Three CRs and six months past the original deadline, Congress is poised to pass an omnibus spending package to fund the government through the remainder of fiscal year (FY) 2022, providing much-needed investment for key federal research agencies, but falling short of the spirit of innovation investment. I say ‘spirit’ because the authorization levels for science and technology that Congress is currently debating in its dueling competitiveness packages – USICA and COMPETES – are indeed robust but need a partner in timely and equally robust annual research appropriations. It would be absurd to expect us to remain globally competitive when we only start playing the game at halftime of our own fiscal year.
There is no doubt a CR is the lesser of two evils when faced with a government shutdown; however, that does not mean a CR is harmless. Even if we weren’t facing record-high inflation, CRs still effectively diminish agencies’ purchasing power, restrict their ability to fund new projects, and prolong the uncertainty that runs counter to fruitful year-over-year research. In this inflationary environment, CRs are detrimental to the research enterprise while in place and cause lasting damage even after full-year funding is enacted. Assuming the omnibus bill is passed, research agencies – through no fault of their own – will then have half the usual amount of time to decide how to allocate those appropriations. For the U.S. to maintain its position as a global research leader and carry the torch on emerging technology, Congress must stop relying on CRs and instead fund the government at a regular pace.
A reliable federal partnership through research funding will jumpstart the next-generation research that is already underway on university campuses across the country. The CUbit Quantum Initiative, for example, is advancing fundamental science for novel quantum technologies and driving their dissemination, application, and commercialization. CUbit, housed at the University of Colorado Boulder, brings together world-class capabilities and facilities from the university. On the West Coast, a team at Stanford University, funded by the National Science Foundation (NSF) and the Department of Energy (DOE), is leveraging artificial intelligence (AI) to accelerate research around rechargeable batteries.
Quantum computing, AI, and advanced energy technology are all areas Democrats and Republicans have prioritized in bills that finally seek to invigorate the budgets of DOE, NIST, and NSF over the next decade. While this investment would undoubtedly push the bounds of discovery, the nature of fundamental research means we must invest broadly or risk missing out on breakthroughs that could improve our lives and our economy well beyond the bounds of their particular scientific field.
Take the researchers at Binghamton University who recently received grants from the U.S. Air Force’s Office of Scientific Research (AFOSR) and the Department of Defense’s Defense University Research Instrumentation Program. They will investigate how 5G technology in conjunction with Blockchain could be used for military surveillance purposes and for potential future civilian applications.
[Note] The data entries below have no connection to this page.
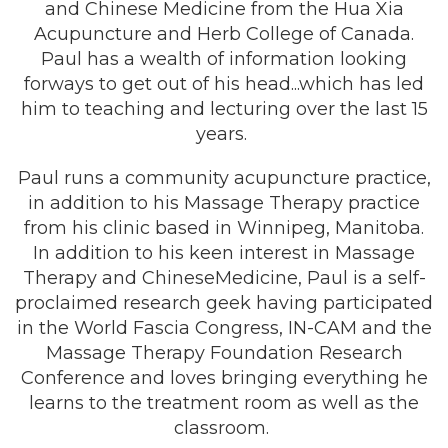
and Chinese Medicine from the Hua Xia
Acupuncture and Herb College of Canada.
Paul has a wealth of information looking
forways to get out of his head...which has led
him to teaching and lecturing over the last 15
years.
Paul runs a community acupuncture practice,
in addition to his Massage Therapy practice
from his clinic based in Winnipeg, Manitoba.
In addition to his keen interest in Massage
Therapy and ChineseMedicine, Paul is a self-
proclaimed research geek having participated
in the World Fascia Congress, IN-CAM and the
Massage Therapy Foundation Research
Conference and loves bringing everything he
learns to the treatment room as well as the
classroom.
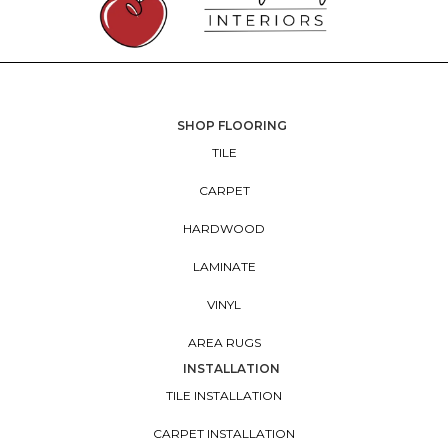
SHOP FLOORING
TILE
CARPET
HARDWOOD
LAMINATE
VINYL
AREA RUGS
INSTALLATION
TILE INSTALLATION
CARPET INSTALLATION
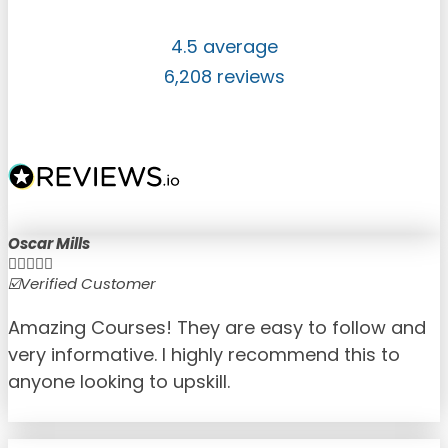
4.5 average
6,208 reviews
Oscar Mills





☑️Verified Customer
☑
Amazing Courses! They are easy to follow and
very informative. I highly recommend this to
anyone looking to upskill.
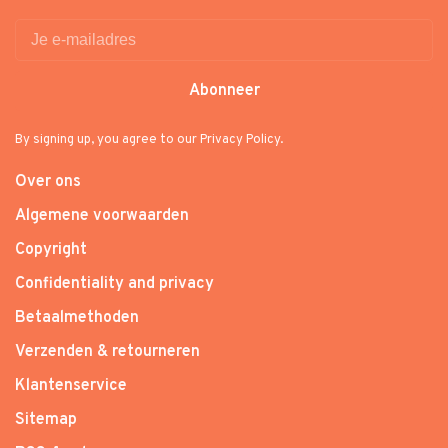
Abonneer
By signing up, you agree to our Privacy Policy.
Over ons
Algemene voorwaarden
Copyright
Confidentiality and privacy
Betaalmethoden
Verzenden & retourneren
Klantenservice
Sitemap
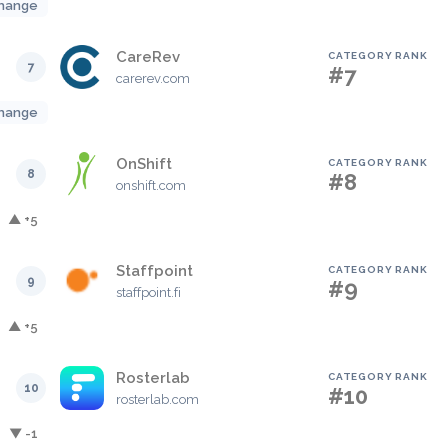
hange
CareRev
CATEGORY RANK
7
#7
carerev.com
hange
OnShift
CATEGORY RANK
8
#8
onshift.com
▲ +5
Staffpoint
CATEGORY RANK
9
#9
staffpoint.fi
▲ +5
Rosterlab
CATEGORY RANK
10
#10
rosterlab.com
▼ -1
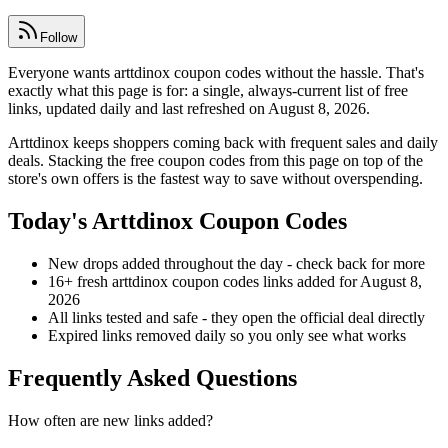
Follow
Everyone wants arttdinox coupon codes without the hassle. That's
exactly what this page is for: a single, always-current list of free
links, updated daily and last refreshed on August 8, 2026.
Arttdinox keeps shoppers coming back with frequent sales and daily
deals. Stacking the free coupon codes from this page on top of the
store's own offers is the fastest way to save without overspending.
Today's Arttdinox Coupon Codes
New drops added throughout the day - check back for more
16+ fresh arttdinox coupon codes links added for August 8,
2026
All links tested and safe - they open the official deal directly
Expired links removed daily so you only see what works
Frequently Asked Questions
How often are new links added?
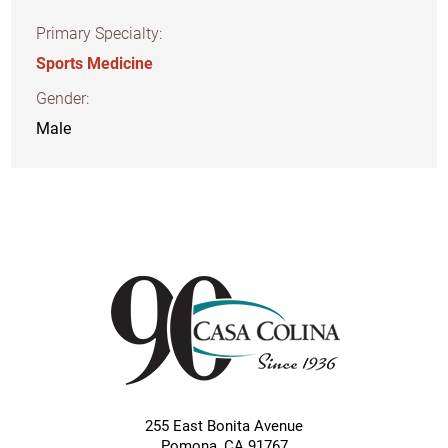
Primary Specialty:
Sports Medicine
Gender:
Male
255 East Bonita Avenue
Pomona
,
CA
91767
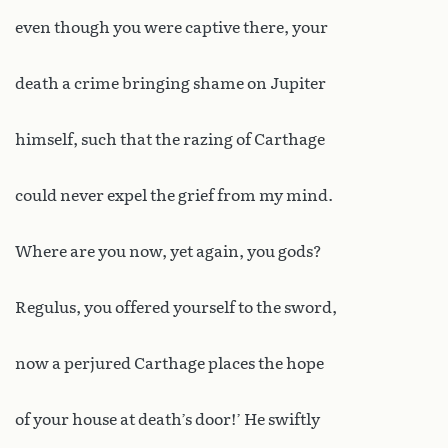
even though you were captive there, your
death a crime bringing shame on Jupiter
himself, such that the razing of Carthage
could never expel the grief from my mind.
Where are you now, yet again, you gods?
Regulus, you offered yourself to the sword,
now a perjured Carthage places the hope
of your house at death’s door!’ He swiftly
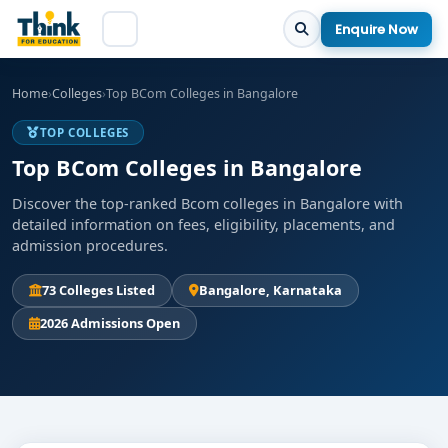
Enquire Now
Home
›
Colleges
›
Top BCom Colleges in Bangalore
TOP COLLEGES
Top BCom Colleges in Bangalore
Discover the top-ranked Bcom colleges in Bangalore with
detailed information on fees, eligibility, placements, and
admission procedures.
73 Colleges Listed
Bangalore, Karnataka
2026 Admissions Open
AFOSR has also funded a project at Dartmouth College, led by a professor seeking to improve trust between AI machines and humans to optimize their data analysis functions. These new projects could provide key insights in the future, and it is a shame that the same Congress currently seeking to revolutionize research may hinder innovation because it cannot agree on appropriations by the end of each fiscal year.
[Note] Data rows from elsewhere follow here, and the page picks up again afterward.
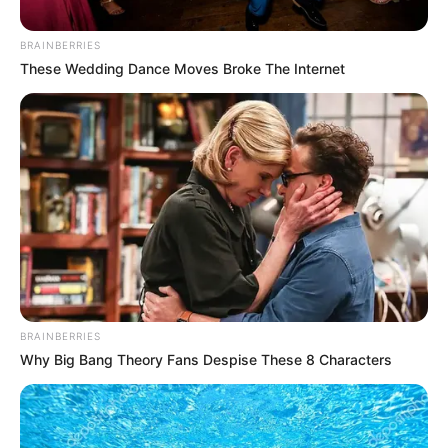
BRAINBERRIES
These Wedding Dance Moves Broke The Internet
BRAINBERRIES
Why Big Bang Theory Fans Despise These 8 Characters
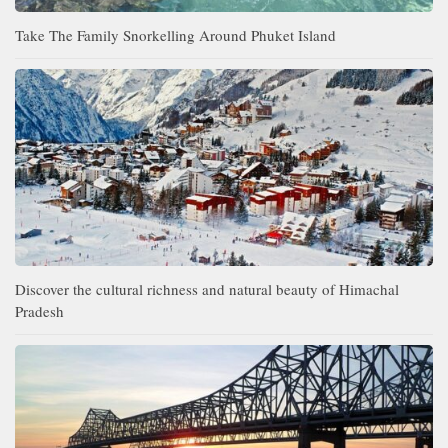
Take The Family Snorkelling Around Phuket Island
Discover the cultural richness and natural beauty of Himachal
Pradesh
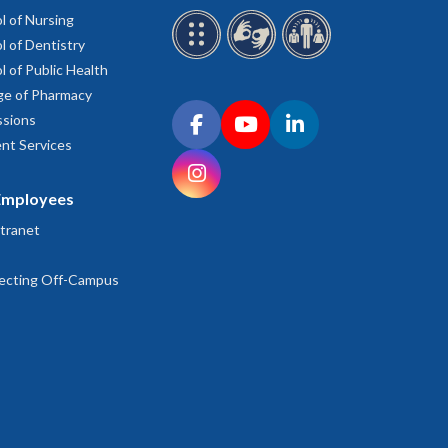
l of Nursing
l of Dentistry
l of Public Health
ge of Pharmacy
Connect with OHSU on social media
sions
Facebook
YouTube
LinkedIn
nt Services
Instagram
Employees
tranet
ecting Off-Campus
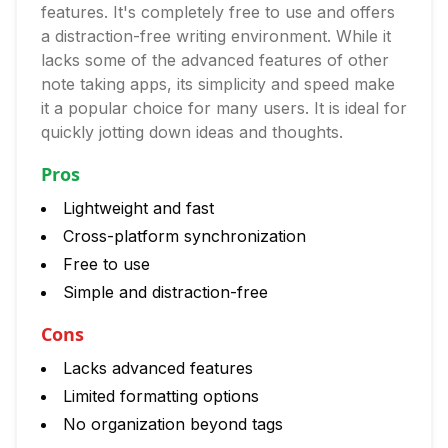
features. It's completely free to use and offers
a distraction-free writing environment. While it
lacks some of the advanced features of other
note taking apps, its simplicity and speed make
it a popular choice for many users. It is ideal for
quickly jotting down ideas and thoughts.
Pros
Lightweight and fast
Cross-platform synchronization
Free to use
Simple and distraction-free
Cons
Lacks advanced features
Limited formatting options
No organization beyond tags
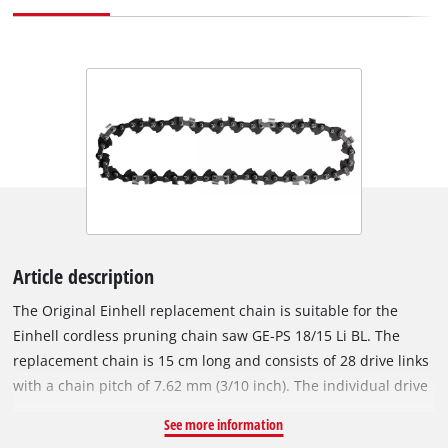
Article description
The Original Einhell replacement chain is suitable for the
Einhell cordless pruning chain saw GE-PS 18/15 Li BL. The
replacement chain is 15 cm long and consists of 28 drive links
with a chain pitch of 7.62 mm (3/10 inch). The individual drive
links of the robust chain are 1.0 mm (0.039 inches) thick.
See more information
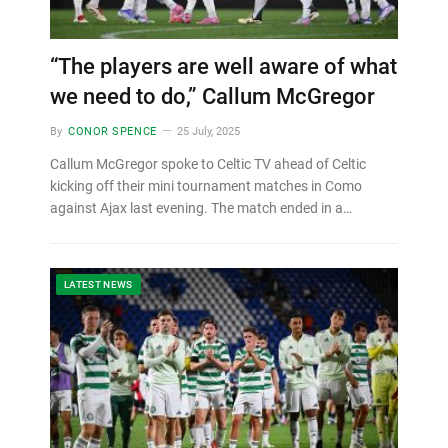
“The players are well aware of what
we need to do,” Callum McGregor
By
CONOR SPENCE
25 July, 2025
Callum McGregor spoke to Celtic TV ahead of Celtic
kicking off their mini tournament matches in Como
against Ajax last evening. The match ended in a…
LATEST NEWS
History shows us innovation is not achieved by accident overnight; predictable, consistent annual federal investment is irreplaceable to sustain promising research. We built the internet and mapped the human genome on the foundation of funding disbursed over decades and if the United States begins to cede its scientific edge, no amount of federal dollars can buy the time needed to recover.
Congress deserves credit for recognizing the role federally funded research plays in our nation’s long-term health and economic vitality. Now, it needs to fund it on schedule.